**Goal of the exercise**: Reproduce, please, only the lines from the first line below to the line containing "Northern Ireland Open", inclusive.

Material shown START

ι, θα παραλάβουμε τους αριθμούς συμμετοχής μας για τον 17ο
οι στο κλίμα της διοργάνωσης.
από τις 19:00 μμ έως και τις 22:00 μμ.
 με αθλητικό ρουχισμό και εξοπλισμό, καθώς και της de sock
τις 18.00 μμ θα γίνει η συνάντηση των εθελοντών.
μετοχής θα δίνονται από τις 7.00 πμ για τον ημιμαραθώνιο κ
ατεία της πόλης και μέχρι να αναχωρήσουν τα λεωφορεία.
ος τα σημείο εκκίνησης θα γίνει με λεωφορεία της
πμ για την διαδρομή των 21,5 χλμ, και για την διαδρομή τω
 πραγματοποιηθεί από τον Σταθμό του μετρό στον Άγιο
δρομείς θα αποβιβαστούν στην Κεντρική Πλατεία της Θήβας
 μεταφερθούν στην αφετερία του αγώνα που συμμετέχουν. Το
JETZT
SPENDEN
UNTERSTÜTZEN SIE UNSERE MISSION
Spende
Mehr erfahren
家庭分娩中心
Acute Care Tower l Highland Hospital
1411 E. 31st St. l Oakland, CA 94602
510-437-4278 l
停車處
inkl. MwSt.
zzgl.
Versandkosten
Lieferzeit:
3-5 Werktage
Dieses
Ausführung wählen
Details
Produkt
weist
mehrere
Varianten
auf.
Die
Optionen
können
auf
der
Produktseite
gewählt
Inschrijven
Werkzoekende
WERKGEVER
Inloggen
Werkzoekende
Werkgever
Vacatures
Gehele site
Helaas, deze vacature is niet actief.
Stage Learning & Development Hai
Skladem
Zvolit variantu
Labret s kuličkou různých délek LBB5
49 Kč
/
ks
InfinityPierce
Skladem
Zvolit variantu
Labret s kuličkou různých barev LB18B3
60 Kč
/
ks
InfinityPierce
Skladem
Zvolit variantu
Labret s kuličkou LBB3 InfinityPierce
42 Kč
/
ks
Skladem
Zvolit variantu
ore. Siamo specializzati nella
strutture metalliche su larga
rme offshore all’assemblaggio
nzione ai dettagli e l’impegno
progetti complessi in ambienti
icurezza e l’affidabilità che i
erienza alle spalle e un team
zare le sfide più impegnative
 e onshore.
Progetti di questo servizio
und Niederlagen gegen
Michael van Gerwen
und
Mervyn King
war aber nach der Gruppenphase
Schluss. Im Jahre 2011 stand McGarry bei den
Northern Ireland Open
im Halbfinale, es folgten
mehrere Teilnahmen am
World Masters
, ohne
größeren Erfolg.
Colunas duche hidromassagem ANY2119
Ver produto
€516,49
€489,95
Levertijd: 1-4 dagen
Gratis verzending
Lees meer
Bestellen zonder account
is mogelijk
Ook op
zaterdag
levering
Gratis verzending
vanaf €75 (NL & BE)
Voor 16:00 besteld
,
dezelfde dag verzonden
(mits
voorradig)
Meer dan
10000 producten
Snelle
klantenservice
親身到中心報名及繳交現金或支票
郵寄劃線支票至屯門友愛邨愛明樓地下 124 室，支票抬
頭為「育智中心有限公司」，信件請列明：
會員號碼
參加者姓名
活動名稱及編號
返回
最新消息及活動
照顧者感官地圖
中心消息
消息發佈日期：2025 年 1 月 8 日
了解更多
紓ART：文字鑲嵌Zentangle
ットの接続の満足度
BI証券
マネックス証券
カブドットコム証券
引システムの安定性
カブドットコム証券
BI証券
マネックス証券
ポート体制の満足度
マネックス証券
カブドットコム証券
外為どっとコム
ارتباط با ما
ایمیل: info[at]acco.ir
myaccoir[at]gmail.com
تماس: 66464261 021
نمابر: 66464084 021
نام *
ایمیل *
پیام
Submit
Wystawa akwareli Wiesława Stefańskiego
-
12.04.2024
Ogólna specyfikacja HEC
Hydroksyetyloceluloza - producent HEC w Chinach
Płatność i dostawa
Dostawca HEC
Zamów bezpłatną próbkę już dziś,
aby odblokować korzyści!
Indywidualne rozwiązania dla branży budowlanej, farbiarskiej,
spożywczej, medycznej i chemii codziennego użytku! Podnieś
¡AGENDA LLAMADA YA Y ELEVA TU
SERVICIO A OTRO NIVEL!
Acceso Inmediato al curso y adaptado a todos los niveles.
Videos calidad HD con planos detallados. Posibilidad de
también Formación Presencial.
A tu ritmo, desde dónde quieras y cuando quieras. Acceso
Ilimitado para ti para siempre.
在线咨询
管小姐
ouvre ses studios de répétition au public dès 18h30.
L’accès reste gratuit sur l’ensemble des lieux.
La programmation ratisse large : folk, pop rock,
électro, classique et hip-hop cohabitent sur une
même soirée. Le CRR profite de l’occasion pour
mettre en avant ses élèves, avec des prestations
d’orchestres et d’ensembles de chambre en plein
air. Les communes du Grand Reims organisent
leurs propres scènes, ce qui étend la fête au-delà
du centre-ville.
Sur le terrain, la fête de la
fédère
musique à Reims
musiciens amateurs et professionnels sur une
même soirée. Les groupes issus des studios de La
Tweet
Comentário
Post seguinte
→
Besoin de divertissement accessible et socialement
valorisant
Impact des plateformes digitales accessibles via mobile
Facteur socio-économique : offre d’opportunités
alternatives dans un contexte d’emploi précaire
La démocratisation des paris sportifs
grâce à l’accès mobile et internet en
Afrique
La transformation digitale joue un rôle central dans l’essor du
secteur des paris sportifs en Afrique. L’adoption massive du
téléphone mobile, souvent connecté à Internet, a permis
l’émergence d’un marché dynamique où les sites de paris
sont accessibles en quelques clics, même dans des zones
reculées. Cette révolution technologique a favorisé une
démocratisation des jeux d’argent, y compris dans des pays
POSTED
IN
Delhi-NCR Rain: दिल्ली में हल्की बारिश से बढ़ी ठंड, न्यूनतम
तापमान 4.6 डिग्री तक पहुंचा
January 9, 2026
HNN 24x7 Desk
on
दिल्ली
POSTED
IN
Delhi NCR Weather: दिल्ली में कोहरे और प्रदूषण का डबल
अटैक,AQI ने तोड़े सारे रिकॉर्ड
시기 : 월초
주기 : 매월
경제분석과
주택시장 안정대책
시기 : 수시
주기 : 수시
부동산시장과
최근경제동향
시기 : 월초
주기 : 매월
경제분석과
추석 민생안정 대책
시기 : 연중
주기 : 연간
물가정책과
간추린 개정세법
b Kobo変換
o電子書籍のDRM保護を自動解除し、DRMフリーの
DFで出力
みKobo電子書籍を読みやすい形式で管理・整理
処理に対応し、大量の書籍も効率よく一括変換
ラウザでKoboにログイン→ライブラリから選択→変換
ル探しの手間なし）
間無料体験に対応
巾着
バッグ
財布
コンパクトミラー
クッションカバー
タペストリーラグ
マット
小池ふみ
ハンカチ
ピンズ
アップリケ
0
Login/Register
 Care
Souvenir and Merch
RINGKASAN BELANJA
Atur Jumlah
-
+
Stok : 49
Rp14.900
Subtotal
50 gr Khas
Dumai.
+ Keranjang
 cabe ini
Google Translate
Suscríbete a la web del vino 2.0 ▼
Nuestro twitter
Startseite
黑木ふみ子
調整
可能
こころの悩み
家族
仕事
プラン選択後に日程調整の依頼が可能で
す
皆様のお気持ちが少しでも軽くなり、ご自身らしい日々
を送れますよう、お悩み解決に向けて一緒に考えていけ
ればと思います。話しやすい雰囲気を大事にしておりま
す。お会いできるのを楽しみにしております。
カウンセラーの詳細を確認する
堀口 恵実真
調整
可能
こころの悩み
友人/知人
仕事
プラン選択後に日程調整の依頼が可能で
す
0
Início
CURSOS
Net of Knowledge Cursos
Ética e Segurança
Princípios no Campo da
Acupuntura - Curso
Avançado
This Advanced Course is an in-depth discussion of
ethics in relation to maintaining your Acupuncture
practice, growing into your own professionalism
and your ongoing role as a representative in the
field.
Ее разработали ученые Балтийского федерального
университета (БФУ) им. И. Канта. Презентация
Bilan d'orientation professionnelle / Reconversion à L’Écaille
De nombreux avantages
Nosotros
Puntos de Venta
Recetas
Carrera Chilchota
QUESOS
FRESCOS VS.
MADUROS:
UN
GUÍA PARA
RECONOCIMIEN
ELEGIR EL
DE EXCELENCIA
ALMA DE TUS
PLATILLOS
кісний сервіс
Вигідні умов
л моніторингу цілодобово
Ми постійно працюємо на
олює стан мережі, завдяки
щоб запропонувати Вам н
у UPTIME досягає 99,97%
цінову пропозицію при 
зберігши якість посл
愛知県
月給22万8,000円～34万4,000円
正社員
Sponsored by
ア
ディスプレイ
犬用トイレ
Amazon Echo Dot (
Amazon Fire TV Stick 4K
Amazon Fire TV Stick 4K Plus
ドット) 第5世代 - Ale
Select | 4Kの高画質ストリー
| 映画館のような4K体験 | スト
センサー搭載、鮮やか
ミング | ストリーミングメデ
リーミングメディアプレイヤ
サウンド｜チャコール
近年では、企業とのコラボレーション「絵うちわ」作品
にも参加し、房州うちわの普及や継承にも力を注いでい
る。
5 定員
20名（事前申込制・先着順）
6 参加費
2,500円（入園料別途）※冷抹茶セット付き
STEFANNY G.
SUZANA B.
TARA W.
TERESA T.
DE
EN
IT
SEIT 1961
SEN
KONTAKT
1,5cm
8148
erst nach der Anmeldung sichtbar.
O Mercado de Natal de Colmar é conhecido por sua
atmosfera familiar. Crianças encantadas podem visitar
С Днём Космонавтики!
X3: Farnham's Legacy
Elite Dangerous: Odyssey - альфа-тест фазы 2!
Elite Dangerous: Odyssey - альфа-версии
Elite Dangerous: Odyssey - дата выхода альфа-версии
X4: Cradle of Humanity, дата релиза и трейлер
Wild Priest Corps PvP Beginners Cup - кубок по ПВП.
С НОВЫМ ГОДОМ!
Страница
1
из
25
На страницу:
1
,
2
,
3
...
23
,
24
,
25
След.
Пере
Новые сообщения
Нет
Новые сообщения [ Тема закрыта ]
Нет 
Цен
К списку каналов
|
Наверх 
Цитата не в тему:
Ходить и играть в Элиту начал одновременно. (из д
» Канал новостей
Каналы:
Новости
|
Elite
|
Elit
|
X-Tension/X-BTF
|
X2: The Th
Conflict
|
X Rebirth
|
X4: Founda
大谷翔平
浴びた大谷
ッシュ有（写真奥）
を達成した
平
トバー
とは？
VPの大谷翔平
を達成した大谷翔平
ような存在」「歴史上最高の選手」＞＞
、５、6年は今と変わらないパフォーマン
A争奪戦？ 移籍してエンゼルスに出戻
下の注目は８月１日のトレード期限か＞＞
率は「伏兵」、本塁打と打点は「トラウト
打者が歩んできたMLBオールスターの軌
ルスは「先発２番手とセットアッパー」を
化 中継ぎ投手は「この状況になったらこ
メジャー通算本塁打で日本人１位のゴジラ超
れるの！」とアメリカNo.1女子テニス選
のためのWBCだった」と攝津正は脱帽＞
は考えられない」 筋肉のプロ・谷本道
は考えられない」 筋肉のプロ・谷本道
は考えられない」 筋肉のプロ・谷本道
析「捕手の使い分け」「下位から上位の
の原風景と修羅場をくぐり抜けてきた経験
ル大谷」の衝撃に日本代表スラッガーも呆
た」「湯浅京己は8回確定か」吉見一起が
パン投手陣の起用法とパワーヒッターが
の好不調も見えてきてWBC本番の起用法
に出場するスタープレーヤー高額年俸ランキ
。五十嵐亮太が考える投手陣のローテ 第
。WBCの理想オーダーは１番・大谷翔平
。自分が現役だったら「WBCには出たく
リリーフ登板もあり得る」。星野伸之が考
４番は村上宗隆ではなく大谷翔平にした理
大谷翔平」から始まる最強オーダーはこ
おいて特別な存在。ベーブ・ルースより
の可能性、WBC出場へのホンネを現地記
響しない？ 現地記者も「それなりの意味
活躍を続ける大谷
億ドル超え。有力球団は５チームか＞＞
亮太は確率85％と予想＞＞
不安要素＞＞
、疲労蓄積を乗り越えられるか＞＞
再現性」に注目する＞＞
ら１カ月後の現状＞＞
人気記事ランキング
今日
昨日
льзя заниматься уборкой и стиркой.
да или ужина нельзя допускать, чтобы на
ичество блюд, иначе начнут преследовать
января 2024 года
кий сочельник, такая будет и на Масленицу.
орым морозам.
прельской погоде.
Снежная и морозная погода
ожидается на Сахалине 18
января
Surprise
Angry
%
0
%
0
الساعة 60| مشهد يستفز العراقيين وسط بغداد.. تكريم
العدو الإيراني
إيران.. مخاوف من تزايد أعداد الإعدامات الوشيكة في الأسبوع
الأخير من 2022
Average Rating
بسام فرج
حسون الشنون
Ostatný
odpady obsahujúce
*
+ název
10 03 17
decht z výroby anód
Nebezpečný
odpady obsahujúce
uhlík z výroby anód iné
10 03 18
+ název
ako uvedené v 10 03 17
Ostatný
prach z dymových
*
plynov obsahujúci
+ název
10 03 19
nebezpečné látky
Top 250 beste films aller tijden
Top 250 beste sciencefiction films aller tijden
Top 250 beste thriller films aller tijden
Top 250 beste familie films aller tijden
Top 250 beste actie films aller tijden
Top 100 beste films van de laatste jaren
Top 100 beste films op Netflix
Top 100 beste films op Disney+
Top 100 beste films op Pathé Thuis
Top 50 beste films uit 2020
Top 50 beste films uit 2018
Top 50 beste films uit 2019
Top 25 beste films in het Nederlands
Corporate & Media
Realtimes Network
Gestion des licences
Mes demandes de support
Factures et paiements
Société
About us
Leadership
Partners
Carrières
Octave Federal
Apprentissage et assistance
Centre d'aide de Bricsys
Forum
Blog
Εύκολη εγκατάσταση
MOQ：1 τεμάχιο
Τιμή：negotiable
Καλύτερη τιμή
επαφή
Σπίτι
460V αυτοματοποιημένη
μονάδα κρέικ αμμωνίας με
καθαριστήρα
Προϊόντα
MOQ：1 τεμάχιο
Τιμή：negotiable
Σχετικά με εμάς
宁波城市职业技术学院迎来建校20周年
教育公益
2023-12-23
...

Material shown END

**Solution**:
ι, θα παραλάβουμε τους αριθμούς συμμετοχής μας για τον 17ο
οι στο κλίμα της διοργάνωσης.
από τις 19:00 μμ έως και τις 22:00 μμ.
 με αθλητικό ρουχισμό και εξοπλισμό, καθώς και της de sock
τις 18.00 μμ θα γίνει η συνάντηση των εθελοντών.
μετοχής θα δίνονται από τις 7.00 πμ για τον ημιμαραθώνιο κ
ατεία της πόλης και μέχρι να αναχωρήσουν τα λεωφορεία.
ος τα σημείο εκκίνησης θα γίνει με λεωφορεία της
πμ για την διαδρομή των 21,5 χλμ, και για την διαδρομή τω
 πραγματοποιηθεί από τον Σταθμό του μετρό στον Άγιο
δρομείς θα αποβιβαστούν στην Κεντρική Πλατεία της Θήβας
 μεταφερθούν στην αφετερία του αγώνα που συμμετέχουν. Το
JETZT
SPENDEN
UNTERSTÜTZEN SIE UNSERE MISSION
Spende
Mehr erfahren
家庭分娩中心
Acute Care Tower l Highland Hospital
1411 E. 31st St. l Oakland, CA 94602
510-437-4278 l
停車處
inkl. MwSt.
zzgl.
Versandkosten
Lieferzeit:
3-5 Werktage
Dieses
Ausführung wählen
Details
Produkt
weist
mehrere
Varianten
auf.
Die
Optionen
können
auf
der
Produktseite
gewählt
Inschrijven
Werkzoekende
WERKGEVER
Inloggen
Werkzoekende
Werkgever
Vacatures
Gehele site
Helaas, deze vacature is niet actief.
Stage Learning & Development Hai
Skladem
Zvolit variantu
Labret s kuličkou různých délek LBB5
49 Kč
/
ks
InfinityPierce
Skladem
Zvolit variantu
Labret s kuličkou různých barev LB18B3
60 Kč
/
ks
InfinityPierce
Skladem
Zvolit variantu
Labret s kuličkou LBB3 InfinityPierce
42 Kč
/
ks
Skladem
Zvolit variantu
ore. Siamo specializzati nella
strutture metalliche su larga
rme offshore all’assemblaggio
nzione ai dettagli e l’impegno
progetti complessi in ambienti
icurezza e l’affidabilità che i
erienza alle spalle e un team
zare le sfide più impegnative
 e onshore.
Progetti di questo servizio
und Niederlagen gegen
Michael van Gerwen
und
Mervyn King
war aber nach der Gruppenphase
Schluss. Im Jahre 2011 stand McGarry bei den
Northern Ireland Open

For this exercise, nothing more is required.